This year's Hugo nominations seem to have produced more than the usual grumbling (I am away from base, so won't link to any of it, and if you are interested you have probably seen it). I admit that I too found the Best Novel shortlist a bit uninspiring. I don't want to overstate this; I am used to there being a couple of entries on it that leave me cold, and this year I found points of redemption even in my least favourite nominee. Conversely, however, I do normally find that there is at least one nominee that does catch my enthusiasm and which I can then cheer for. That did not really happen this year. As ever, I found the BSFA list more to my taste, which I guess is not so very surprising, in that I have more in common with more of the selectorate.

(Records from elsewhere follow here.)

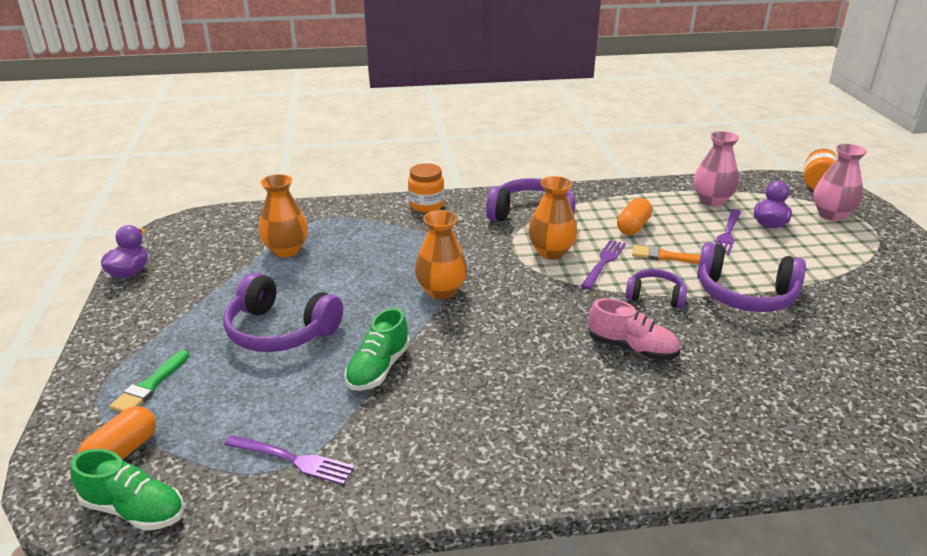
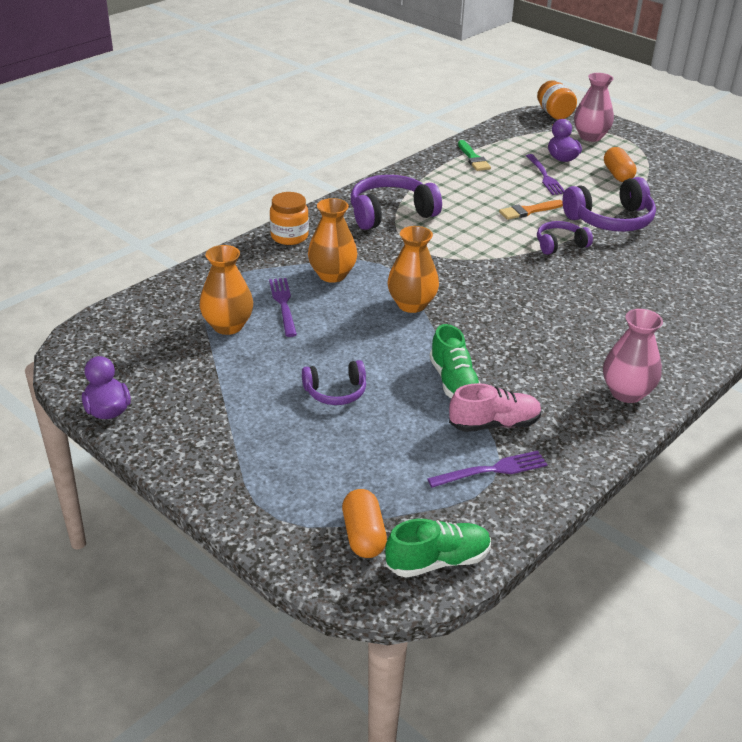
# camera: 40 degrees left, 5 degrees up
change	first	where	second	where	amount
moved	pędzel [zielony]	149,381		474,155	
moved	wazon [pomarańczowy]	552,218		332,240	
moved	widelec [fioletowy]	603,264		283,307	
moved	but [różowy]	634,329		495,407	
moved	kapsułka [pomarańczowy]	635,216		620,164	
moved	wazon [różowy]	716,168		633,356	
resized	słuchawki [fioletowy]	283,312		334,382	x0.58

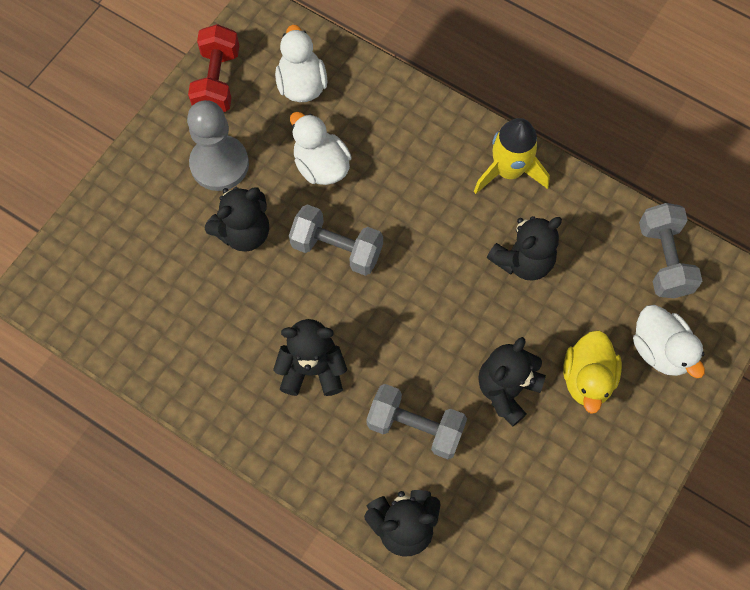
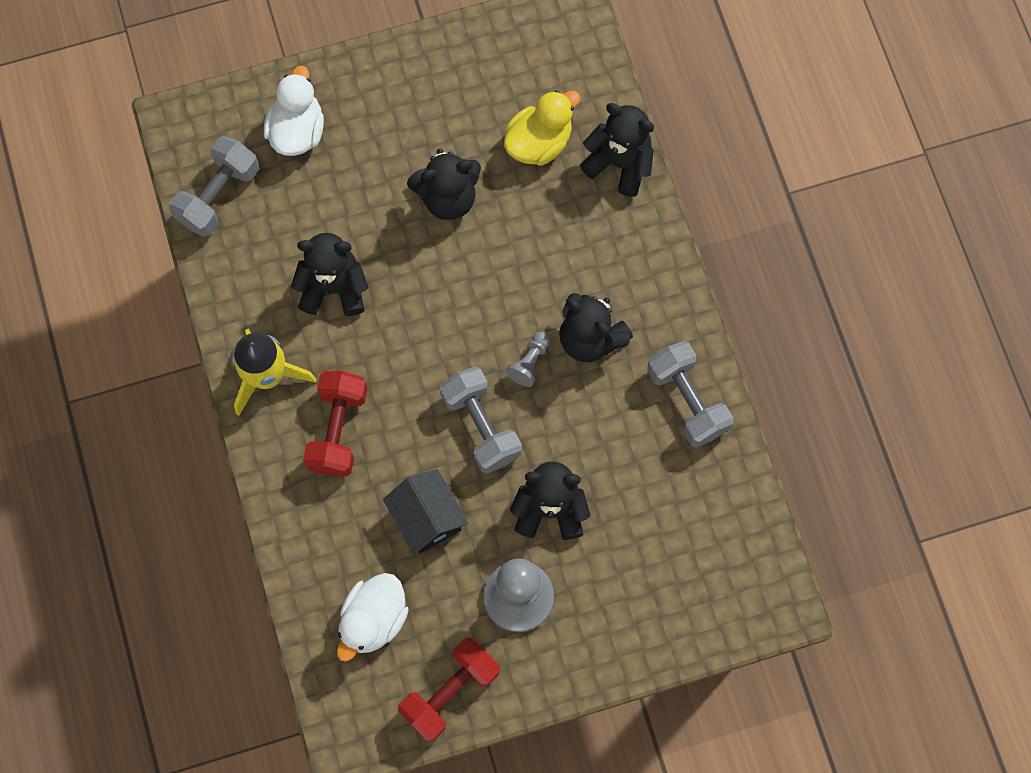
# camera: 140 degrees left, 5 degrees up
change	first	where	second	where	amount
added			hantel [czerwony]	335,423	
added			pionek [szary]	528,359	
moved	hantel [szary]	416,421		690,394	
moved	kaczka [żółty]	592,372		542,128	
replaced	kaczka [biały]	321,148	domek [czarny]	426,511	

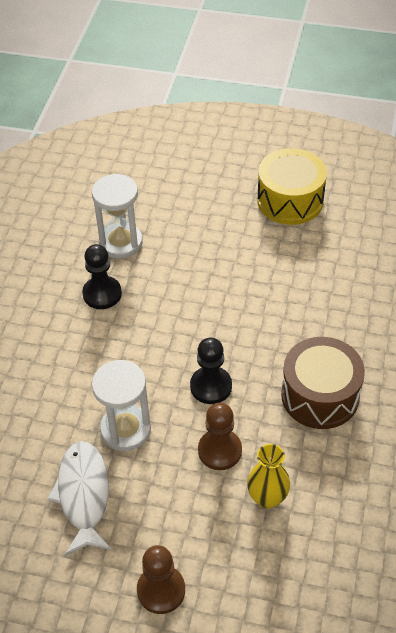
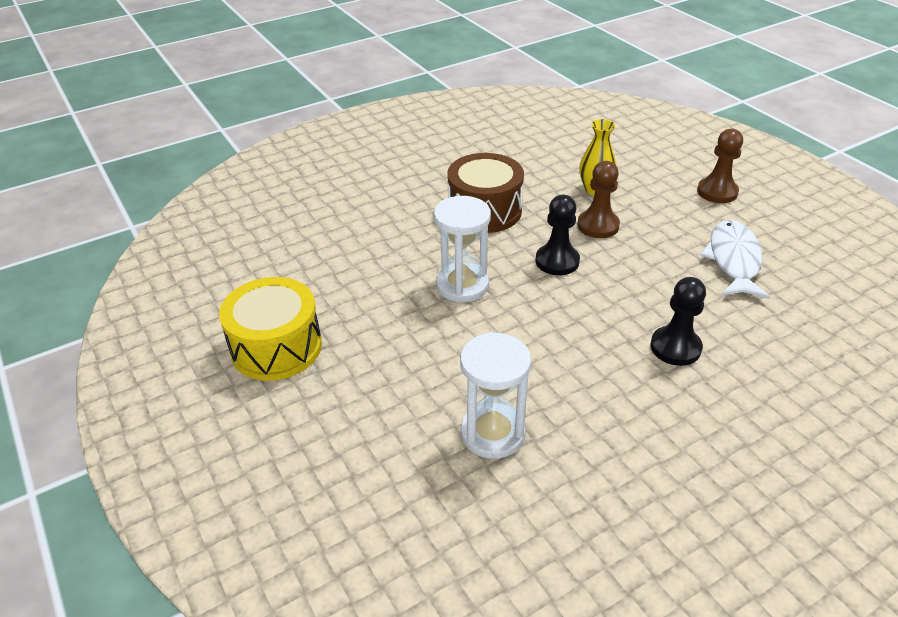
# camera: 135 degrees left, 10 degrees down
change	first	where	second	where	amount
moved	pionek [czarny]	102,276		678,321	
moved	klepsydra [biały]	121,405		462,249	
turned	ryba [biały]	79,498		735,259	150 degrees clockwise

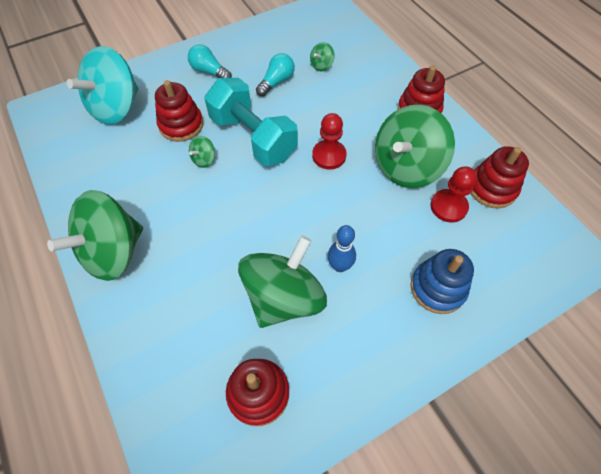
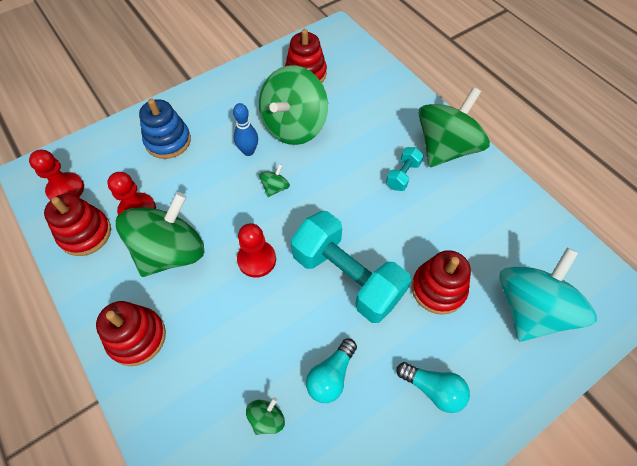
# camera: 175 degrees right, 0 degrees up
change	first	where	second	where	amount
added			pionek [czerwony]	56,175	
added			hantel [turkusowy]	405,169	
moved	bączek [zielony]	202,152		274,180	

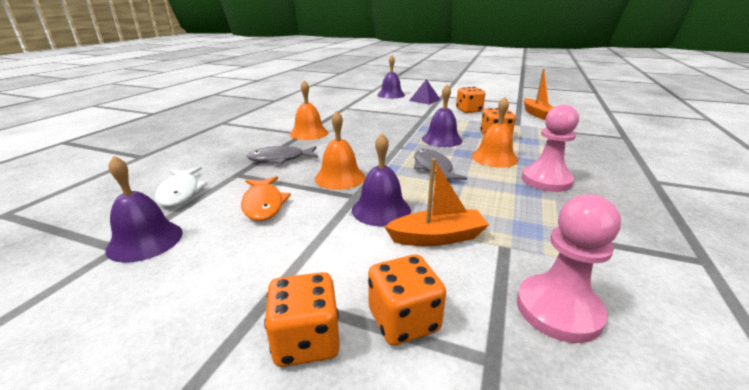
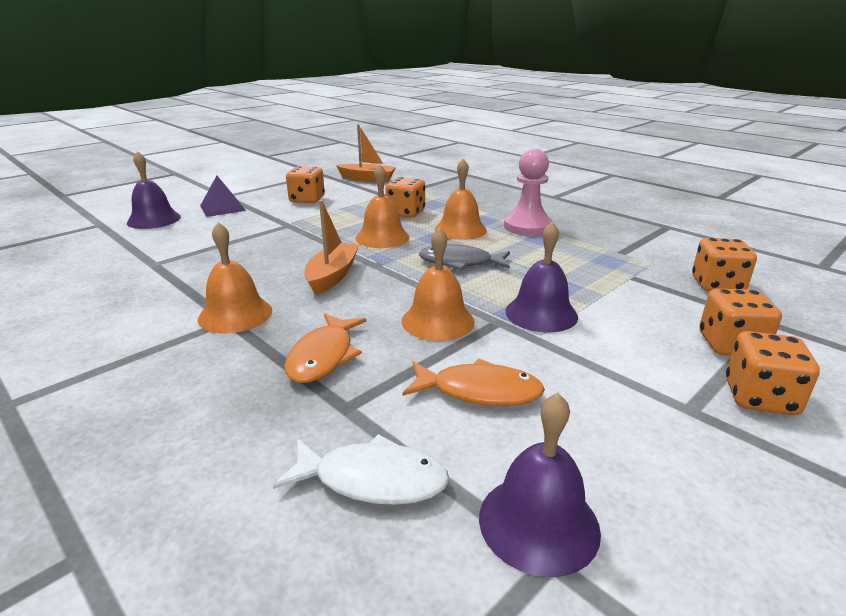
# camera: 65 degrees left, 0 degrees up
change	first	where	second	where	amount
moved	łódka [pomarańczowy]	437,202		331,247	
replaced	pionek [różowy]	569,268	kostka do gry [pomarańczowy]	724,264	
recoloured	ryba [szary]	282,155	ryba [pomarańczowy]	325,348	
recoloured	dzwonek [fioletowy]	442,116	dzwonek [pomarańczowy]	383,206	

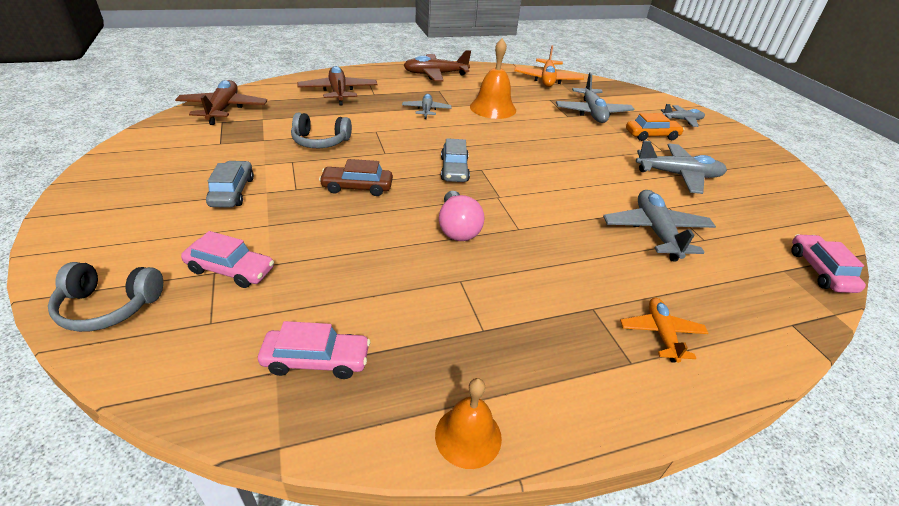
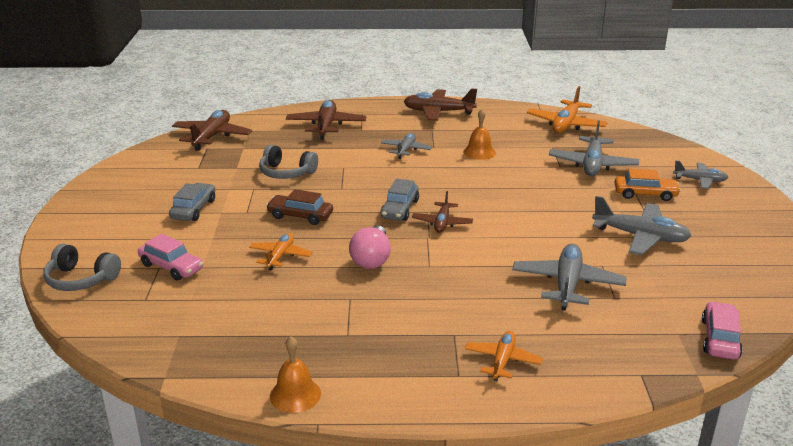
# camera: 20 degrees right, 10 degrees down
change	first	where	second	where	amount
removed	samochód [różowy]	314,350			
added			samolot [pomarańczowy]	281,251	
added			samolot [brązowy]	442,212	
resized	dzwonek [pomarańczowy]	493,78		479,134	x0.64

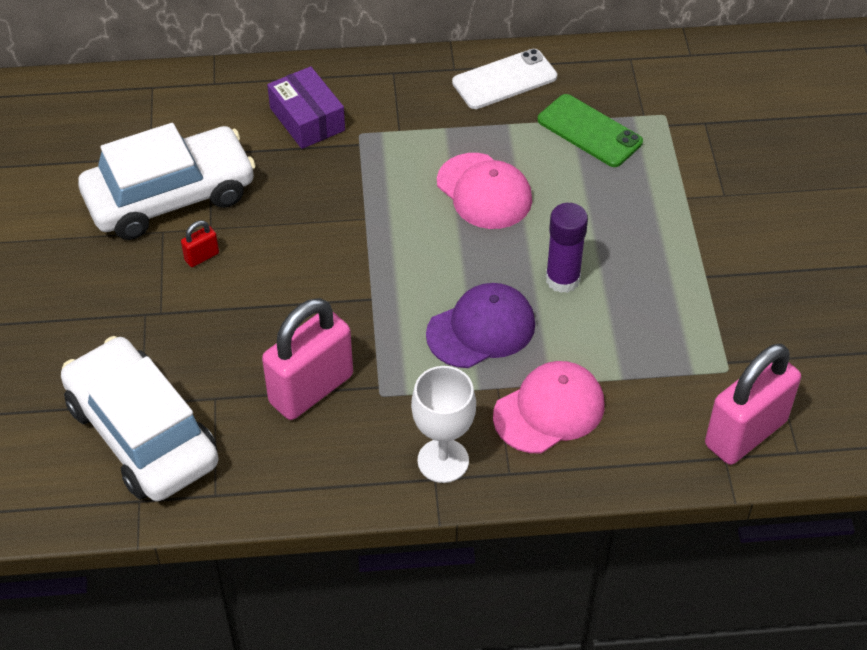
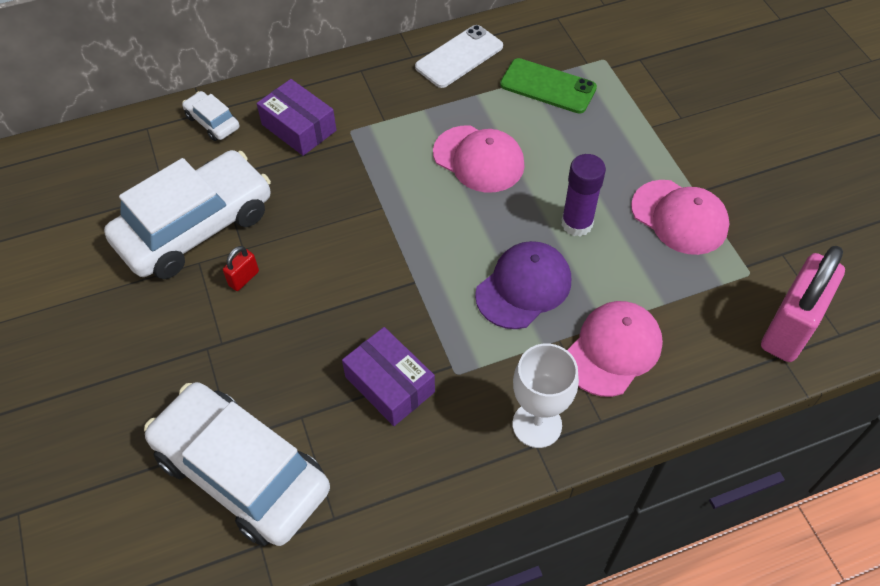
# camera: 15 degrees left, 5 degrees up
change	first	where	second	where	amount
added			samochód [biały]	210,116	
added			czapka [różowy]	680,217	
replaced	kłódka [różowy]	307,359	pudełko [fioletowy]	388,376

Anyway, my ranking in this category is:

5) Redshirts, by John Scalzi - a two-joke book, executed in Scalzi's usual style, which a lot of people clearly like more than I do.

4) Blackout, by "Mira Grant" - more running around to avoid zombies, with characters unsuccessfully seeking closure.

3) 2312, by Kim Stanley Robinson - surprisingly tedious romp round the Solar System, wise people from off-Earth kindly decide to fix the planet.

2) Throne Of The Crescent Moon, by Saladin Ahmed - sword and sorcery in richly imagined Arabian-style culture, not very surprising plot and characters.

1) Captain Vorpatril's Alliance, by Lois McMaster Bujold - fun, and nearly as good as some of the stuff she wrote twenty years ago.